Entries shown:

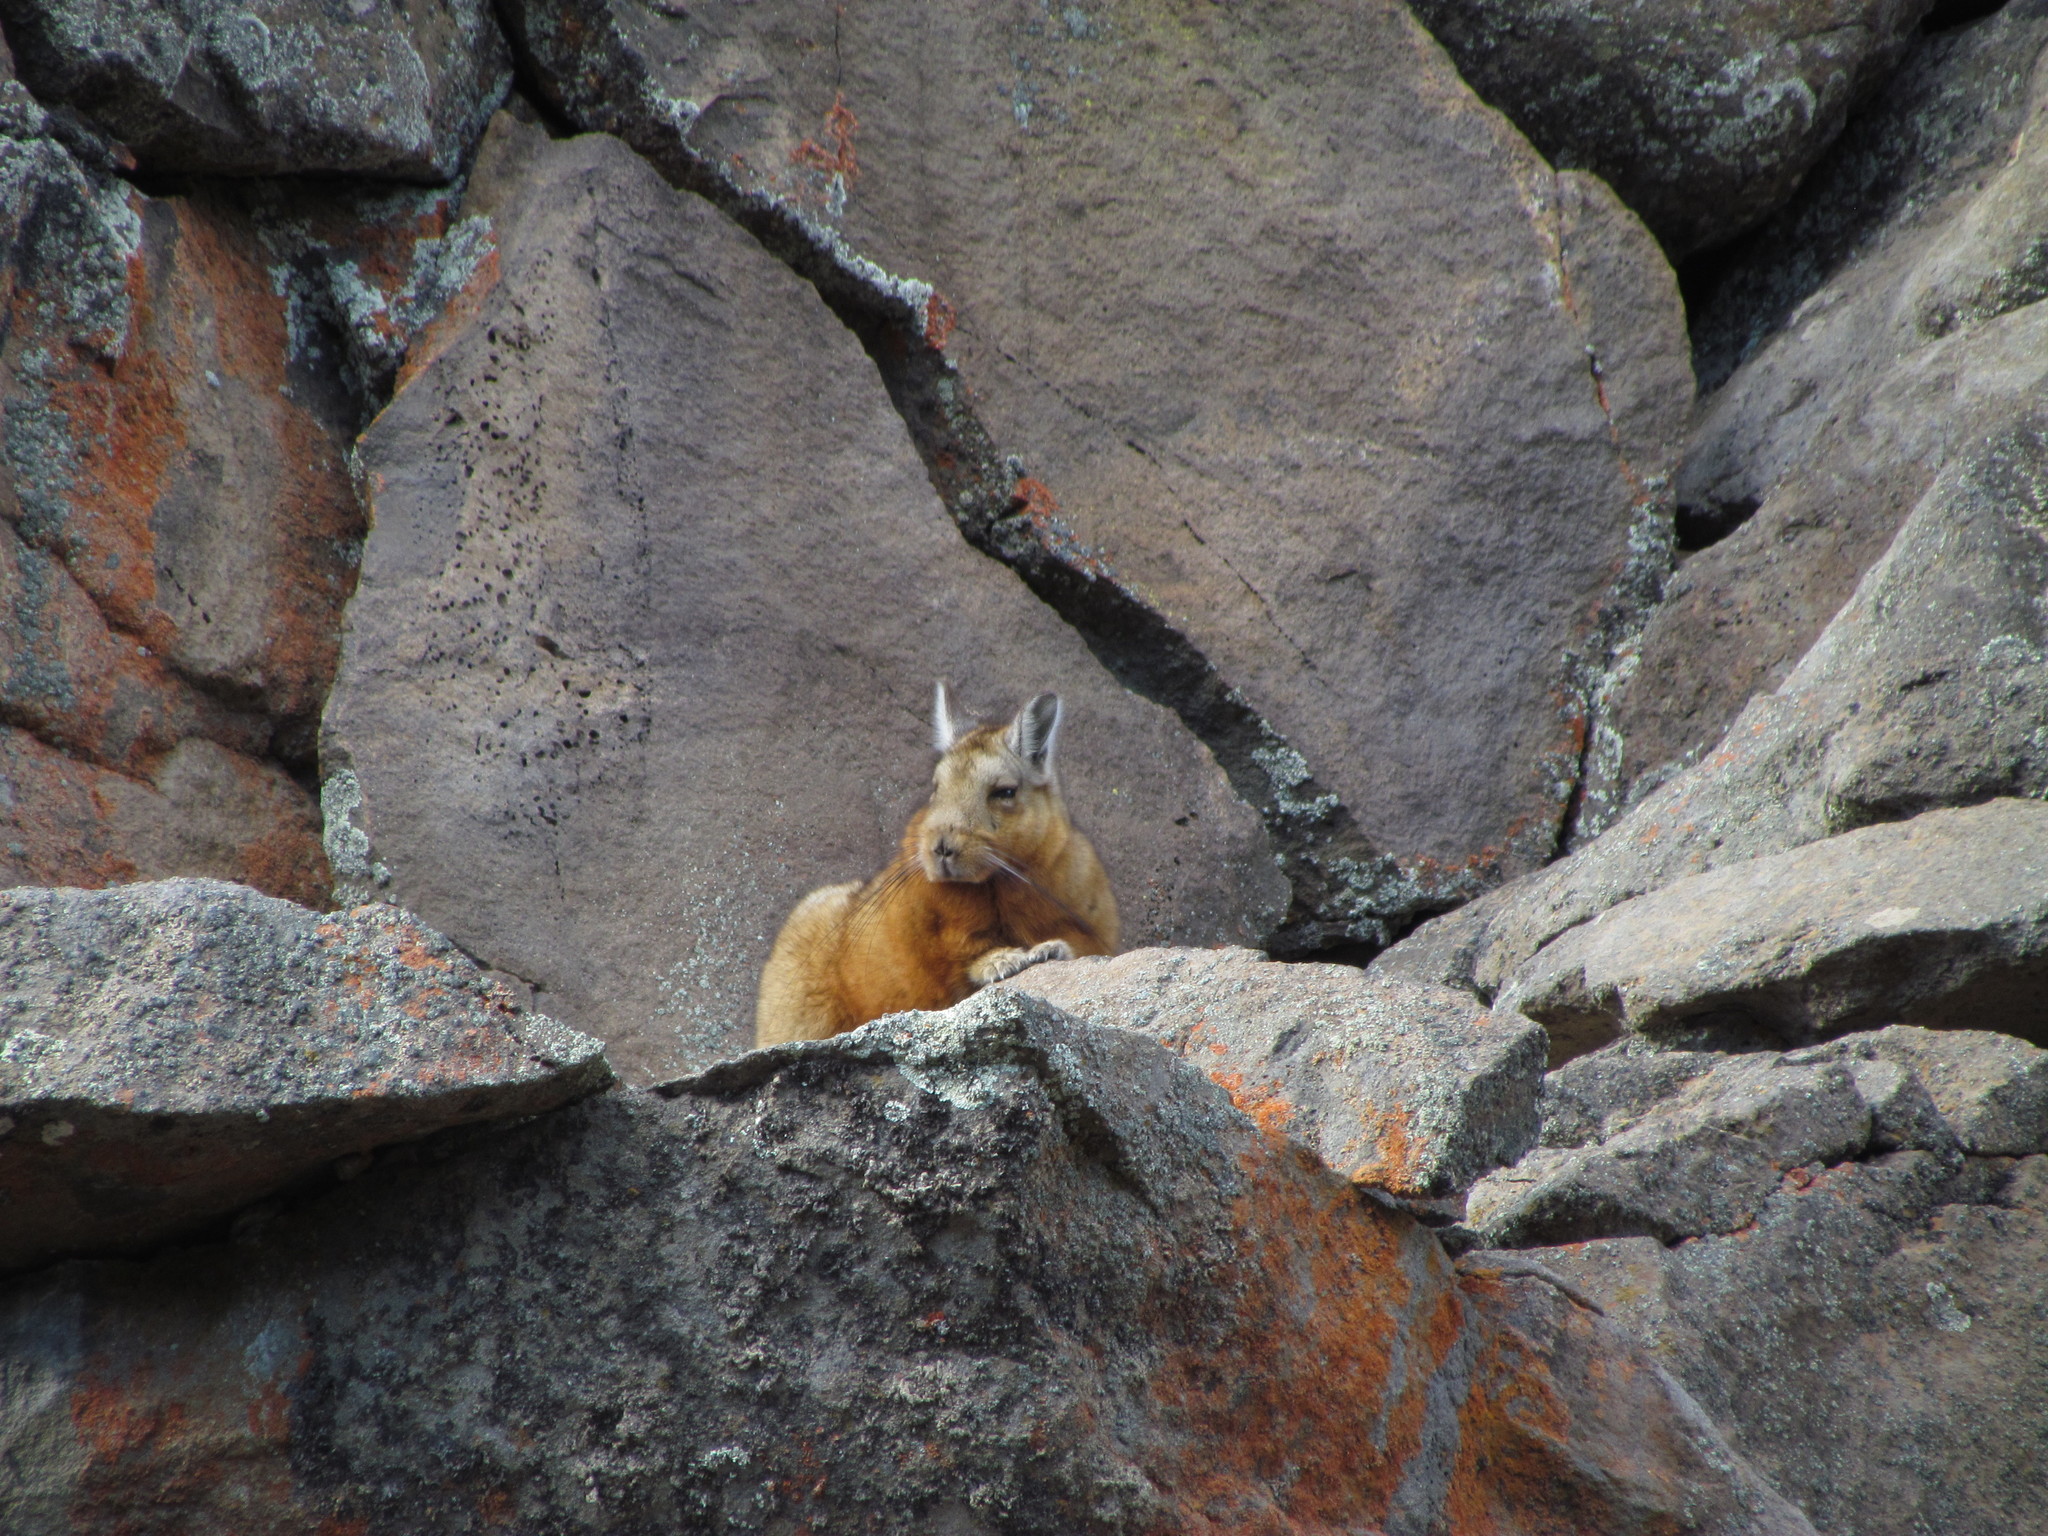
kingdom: Animalia
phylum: Chordata
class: Mammalia
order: Rodentia
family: Chinchillidae
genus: Lagidium
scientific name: Lagidium wolffsohni
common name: Wolffsohn's viscacha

What you are asked to do:
Return every line of text in the data above verbatim, leaving out the picture.

Response to the exercise:
kingdom: Animalia
phylum: Chordata
class: Mammalia
order: Rodentia
family: Chinchillidae
genus: Lagidium
scientific name: Lagidium wolffsohni
common name: Wolffsohn's viscacha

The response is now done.